Clos des Belvals, the Burgundy spirit

The village of Vertus certainly has no shortage of Clos as Clos des Belvals is also located here. Dominique Person acquired this 1.2-hectare plot in 2006. It is entirely planted with Chardonnay vines which are worked biodynamically, like the rest of the Person Champagne vineyards.

The Clos des Belvals champagne is made in a Burgundy style. Its flavours are reminiscent of the great wines of Chablis.
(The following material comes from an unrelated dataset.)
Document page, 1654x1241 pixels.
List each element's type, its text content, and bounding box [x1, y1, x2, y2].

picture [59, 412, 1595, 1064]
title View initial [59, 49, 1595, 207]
Clos des Maladries, the importance of the Chardonnay

Le Clos des Maladries est une petite parcelle de 15 ares située dans le village d’Avize. Les vignes, toutes de Chardonnay, ont été plantées dans les années 1970 par le grand-père d’Etienne. Les murs du clos et l’exposition plein Sud permettent de retenir la chaleur, favorisant ainsi la maturation des raisins. Voulant pratiquer une agriculture biologique, Etienne travaille le sol au cheval uniquement.

Le clos se nomme ainsi en référence aux « Maladries », hôpitaux du Moyen-Âge dans lesquels étaient gardés des patients contagieux. Un hôpital de ce genre se trouvait sur ce site il y a des centaines d’années.

Clos Jacquin, respect for tradition

Located in Avize in the heart of the Côte des Blancs, Clos Jacquin sits atop an east-facing hill. Planted exclusively with Chardonnay, the grapes from this plot are used to craft non-vintage champagnes. They are picked at full maturity at the end of the harvest and carefully pressed in the purest Champagne tradition. 

The Clos Jacquin champagne bears the name of one of the lieux-dits in Avize

La cuvée du Clos Jacquin porte le nom d’un des lieux-dits d’Avize.

Clos Rocher, the fulfilment of a dream

Jean-Michel Gremillet's dream of creating his own Clos came true in 2012! Clos Rocher lies in the famous Les Riceys area and is situated only a few metres from the Champagne Gremillet cellars. The 1.40-hectare vineyard, planted entirely with Pinot Noir, is surrounded by low walls and wrought iron. 

Adjacent to Clos Rocher, you will find the "Arboretum des Vaucelles", a specialised botanical garden that houses as many conifers of various origins as there are countries where Gremillet Champagne is distributed (i.e. 82).

Clos Sainte-Sophie, at the origin of a Japanese vineyard

To reach Clos Sainte-Sophie, we have to head to the Aube region, to Montgueux, to be precise. This 0.4-hectare plot is enclosed by a hedge. The champagne it produces is a cuvée from old Chardonnay vines planted between 1968 and 1975. Clos Sainte Sophie is vinified in Burgundy, Jura and Cognac oak barrels. 

In 1876 and 1877, two Japanese apprentices were sent to Clos Sainte Sophie by the Japanese Ministry of Agriculture. They left with 100 plants which were used to create the first Japanese vineyard in Yamanashi, near Mount Fuji.

Clos du Château de Bligny, the Clos of forgotten grape varieties

Château de Bligny is nestled in the heart of the Côte des Bar in the Aube region. A récoltant-manipulant owned by GH Martel, it is the only champagne to use the name "Château". The 0.80-hectare Clos is located within the château grounds and faces due south. The champagne it produces is composed of equal proportions of 6 grape varieties: Pinot Noir, Meunier, Chardonnay, Arbane, Petit Meslier and Pinot Blanc. 

Château de Bligny was built over the foundations of a medieval castle by the Marquis de Dampierre in 1773.